Once the first prototype was ready, they worked with Fiji Sugar Corporation, local fundraisers and churches to get necessary permissions and assess the tracks. Even though Fiji Sugar Corporation thought they “were crazy”, they secured a 10-year lease for a 28-km track running from Sigatoka town to Nadatola. It was only in January 2018 that they began operations.

I scrutinise the carriage in detail. These units have two bicycles mounted on a solid wooden plank. The front wheels of the bikes are taken out and replaced by small iron wheels that keep the entire carriage on the tram track. They run on batteries which are dually powered. One by the modified bikes’ pedals — the faster you pedal, the faster the carriage moves. The other is an easier option of a button accelerator adjacent to the handles. There are two brakes instead of four — one for each rider. At the rear, a lower wooden seat with armrests can accommodate a pillion (across age and physical abilities).

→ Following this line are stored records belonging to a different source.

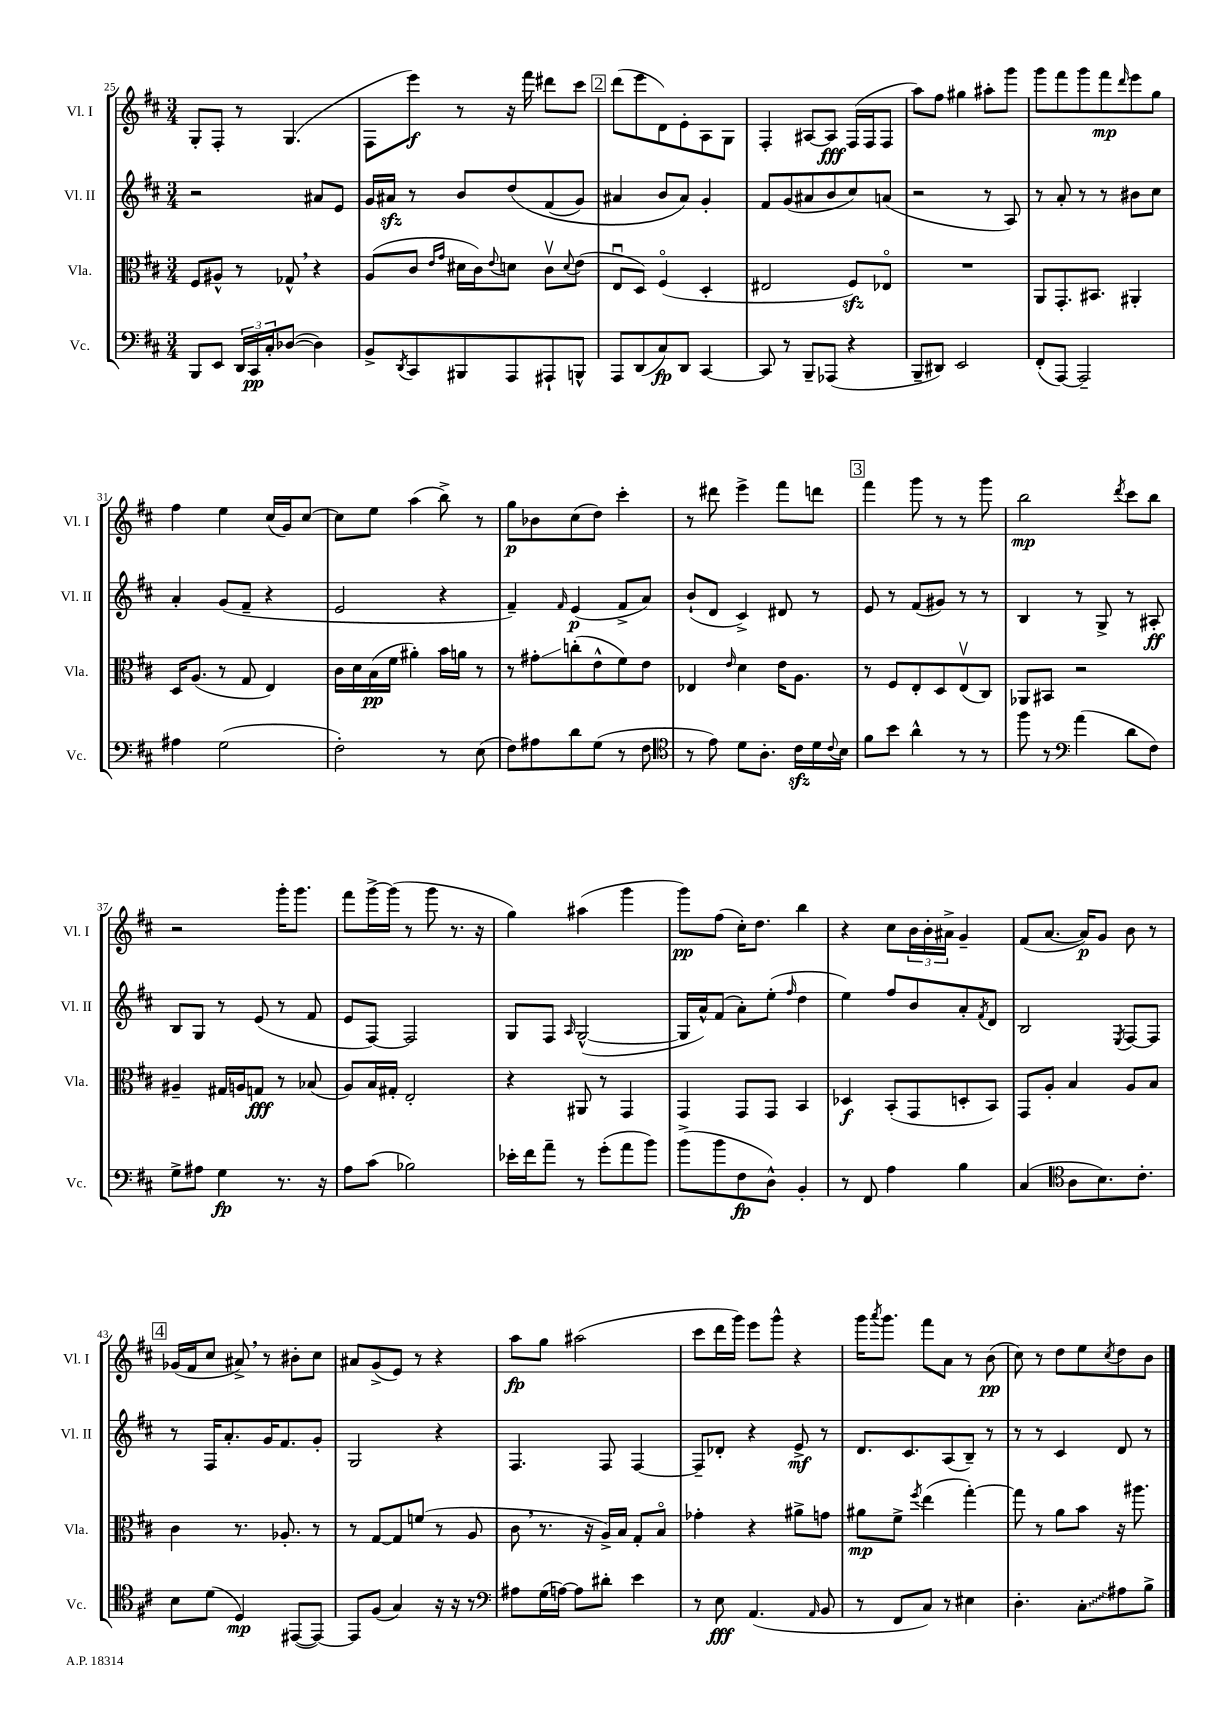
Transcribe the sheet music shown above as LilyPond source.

<<
\new StaffGroup <<
\new Staff = "s0" \with { instrumentName = "Vl. I" shortInstrumentName = "Vl. I" } {
    \clef treble \key d \major \numericTimeSignature \time 3/4
    g8-. fis8-. r8 g4.( |
    fis8 e'''8\f) r8 r16 fis'''16 dis'''8 cis'''8 |
    \mark \markup { \box "2" } d'''8( e'''8 d'8) e'8-. a8 g8 |
    fis4-. ais8~ ais8\fff fis16( fis16 fis8 |
    a''8) fis''8 gis''4 ais''8-. g'''8 |
    g'''8 fis'''8 g'''8 fis'''8\mp \grace { d'''16 } e'''8 g''8 |
    fis''4 e''4 cis''16( g'16) cis''8~ |
    cis''8 e''8 a''4( b''8->) r8 |
    g''8\p bes'8 cis''8( d''8) cis'''4-. |
    r8 dis'''8 e'''4-> fis'''8 d'''8 |
    \mark \markup { \box "3" } fis'''4 g'''8 r8 r8 g'''8 |
    b''2\mp \acciaccatura { d'''8 } cis'''8 b''8 |
    r2 g'''16-. g'''8. |
    fis'''8 g'''16~-> g'''16( r8 g'''8 r8. r16 |
    g''4) ais''4( g'''4 |
    g'''8\pp) fis''8( cis''16-.) d''8. b''4 |
    r4 cis''8 \tuplet 3/2 { b'16 b'16-. ais'16-> } g'4-- |
    fis'8( a'8.~ a'16\p) g'8 b'8 r8 |
    \mark \markup { \box "4" } ges'16( fis'16 cis''8 ais'8->) \breathe r8 bis'8-. cis''8 |
    ais'8 g'8->( e'8) r8 r4 |
    a''8\fp g''8 ais''2( |
    cis'''8 d'''16 g'''16) e'''8 g'''8-^ r4 |
    g'''16 \acciaccatura { a'''8 } g'''8. fis'''8 a'8 r8 b'8\pp( |
    cis''8) r8 d''8 e''8 \acciaccatura { cis''8 } d''8 b'8 \bar "|." |
}
\new Staff = "s1" \with { instrumentName = "Vl. II" shortInstrumentName = "Vl. II" } {
    \clef treble \key d \major \numericTimeSignature \time 3/4
    r2 ais'8 e'8 |
    g'16 ais'16\sfz r8 b'8 d''8\( fis'8( g'8) |
    \mark \markup { \box "2" } ais'4 b'8 ais'8\) g'4-. |
    fis'8 g'8( ais'8 b'8 cis''8) a'8( |
    r2 r8 a8) |
    r8 a'8-. r8 r8 bis'8 cis''8 |
    a'4-. g'8( fis'8-- r4 |
    e'2 r4 |
    fis'4--) \grace { fis'16 } e'4\p( fis'8-> a'8) |
    b'8-!( d'8 cis'4->) dis'8 r8 |
    \mark \markup { \box "3" } e'8 r8 fis'8( gis'8) r8 r8 |
    b4 r8 g8-> r8 ais8-.\ff |
    b8 g8 r8 e'8( r8 fis'8 |
    e'8 fis8~) fis2 |
    g8 fis8 \grace { a16 } g2~-^( |
    g16 a'16-^) fis'8( a'8-.) e''8-.( \grace { fis''16 } d''4 |
    e''4) fis''8 b'8 a'8-. \acciaccatura { fis'8 } d'8 |
    b2 \acciaccatura { e8 } fis8~ fis8 |
    \mark \markup { \box "4" } r8 fis16 a'8.-. g'16 fis'8. g'8-. |
    g2 r4 |
    fis4. fis8 fis4~ |
    fis8-- des'8-. r4 e'8->\mf r8 |
    d'8. cis'8. a8( b8--) r8 |
    r8 r8 cis'4 d'8 r8 \bar "|." |
}
\new Staff = "s2" \with { instrumentName = "Vla." shortInstrumentName = "Vla." } {
    \clef alto \key d \major \numericTimeSignature \time 3/4
    fis8 ais8-^ r8 ges8-^ \breathe r4 |
    a8( cis'8 \grace { e'16 g'16 } dis'16 cis'16) \appoggiatura { e'8 } d'8 cis'8\upbow \appoggiatura { d'8 } e'8( |
    \mark \markup { \box "2" } e8\downbow d8) fis4\flageolet( d4-. |
    eis2 fis8\sfz) ees8\flageolet |
    R2. |
    a,8 g,8.-. bis,8. ais,4-. |
    d16 a8.( r8 g8 e4) |
    cis'16 d'16 b16\pp( fis'16 ais'4-.) b'16 a'16 r8 |
    r8 gis'8-.\glissando c''8-.( e'8-^ fis'8) e'8 |
    ees4 \grace { e'16 } d'4 e'16 a8. |
    \mark \markup { \box "3" } r8 fis8 e8-. d8 e8\upbow( cis8) |
    aes,8 bis,8 r2 |
    ais4-- gis16 a16 g8\fff r8 bes8( |
    a8) b16 gis16-. e2-. |
    r4 ais,8 r8 g,4 |
    g,4 g,8 g,8 b,4 |
    des4\f b,8-.( g,8 d8-. b,8) |
    g,8 a8-. b4 a8 b8 |
    \mark \markup { \box "4" } cis'4 r8. aes8.-. r8 |
    r8 g8~ g8 f'8( r8 a8 |
    cis'8 \breathe r8. r16 a16->) b16 g8-. b8\flageolet |
    ges'4-. r4 ais'8-> g'8 |
    ais'8\mp fis'8-> \acciaccatura { fis''8 } e''4( g''4~-.) |
    g''8 r8 a'8 b'8 r16 ais''8. \bar "|." |
}
\new Staff = "s3" \with { instrumentName = "Vc." shortInstrumentName = "Vc." } {
    \clef bass \key d \major \numericTimeSignature \time 3/4
    b,,8 e,8 \tuplet 3/2 { d,16 cis,16\pp cis16-. } des8~( des4) |
    b,8-> \acciaccatura { d,8 } cis,8 bis,,8 a,,8 ais,,8-! b,,8-^ |
    \mark \markup { \box "2" } a,,8 d,8( cis8\fp) d,8 cis,4~ |
    cis,8 r8 b,,8-- aes,,8( r4 |
    b,,8-- dis,8) e,2 |
    fis,8-.( a,,8~) a,,2-- |
    ais4 g2( |
    fis2-.) r8 e8( |
    fis8) ais8 d'8 g8( r8 fis8 |
    \clef tenor r8 e'8) d'8 a8.-. cis'16\sfz d'16 \appoggiatura { cis'8 } b16 |
    \mark \markup { \box "3" } fis'8 b'8 a'4-^ r8 r8 |
    fis''8 r8 \clef bass a'4( d'8 fis8) |
    g8-> ais8 g4\fp r8. r16 |
    a8 cis'8( bes2) |
    ees'16-. fis'16 a'8-- r8 g'8-.( a'8 b'8) |
    b'8->( b'8 fis8\fp d8-^) b,4-. |
    r8 fis,8 a4 b4 |
    cis4( \clef tenor a8 b8.) cis'8.-. |
    \mark \markup { \box "4" } b8 d'8( d4\mp) eis,8~( eis,8~) |
    eis,8 fis8( g4) r16 r16 r8 |
    \clef bass ais8 g16( a16~) a8 dis'8-. e'4 |
    r8 e8\fff a,4.( \grace { a,16 } b,8 |
    r8 fis,8 cis8) r8 eis4 |
    d4.-. \once \override Glissando.style = #'zigzag cis8-.\glissando ais8 b8-> \bar "|." |
}
>>
>>
\layout { \context { \Score currentBarNumber = #25 } }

Driving through the 'tunnel of love' in Fiji
Driving through the 'tunnel of love' in Fiji

Quite a feat

As I marvel at this piece of engineering, I cannot wait to pedal and explore a part of the existing 11-km stretch. The track which begins in the sugarcane factory runs through mangrove river banks, quiet villages, romantic ‘tunnel of love’ (a natural forest passage), rock cuttings, Fijian rainforests and scenic coasts of South Pacific Ocean. My Ecotrax experience will be one-third of the complete tour and not conclude on the beach.

My friend and I mount a bike each and familiarise ourselves with its features. Mandy points out the brakes on either sides, the buttoned accelerator and speedometer — “Try and keep it under 20,” she advises. Nitesh connects the detachable solar-powered battery in the front trolley and hops onto the pillion seat behind.

In the initial few metres, we align our communication and ourselves to this mini-coach on narrow tracks. From the concreteness of the factory, the tracks were soon flanked by forests. In a matter of minutes, I notice we are pedalling on a wooden bridge that runs parallel to and above water. My field of vision widens as the track becomes perpendicular to the river with mangroves beautifully rooted in it.

We speed up once we are back on earthy tracks, shaded by stout trees. After a two-km ride, Nitesh physically turns the carriage on the track while I photograph the sparsely populated village around us. The route appears to be lusher on our way back. A little before our arrival to the factory, we press the brakes on either sides to slow down and stop. I animatedly share my feedback with Mandy, who adds in, “Howie and I used to wonder if people think it’s as cool as we do.”

But coolness is not all that there is to an initiative like Ecotrax. “Our philosophy is in making something that is sustainable.” The de Vris couple enable local communities along the Ecotrax trail by creating micro-businesses. “We believe that this is their backyard and we are the visitors here. If we prosper, everyone along should prosper” — with that Mandy summarises the central idea of Ecotrax.

They work closely with the villagers of Malomalo in various sustainable projects. One such includes 25 women who grow fruits and sell it to the de Vris couple at market price, as refreshments for Ecotrax tours. The couple is also aiding in the upgradation of Malomalo’s kindergarten, and sponsoring jerseys and equipment to children who aspire to play rugby.

As we leave Ecotrax Station, we have all our answers pertaining to this sustainable venture. Ecotrax affirms my belief that nothing meaningful is ever achieved alone.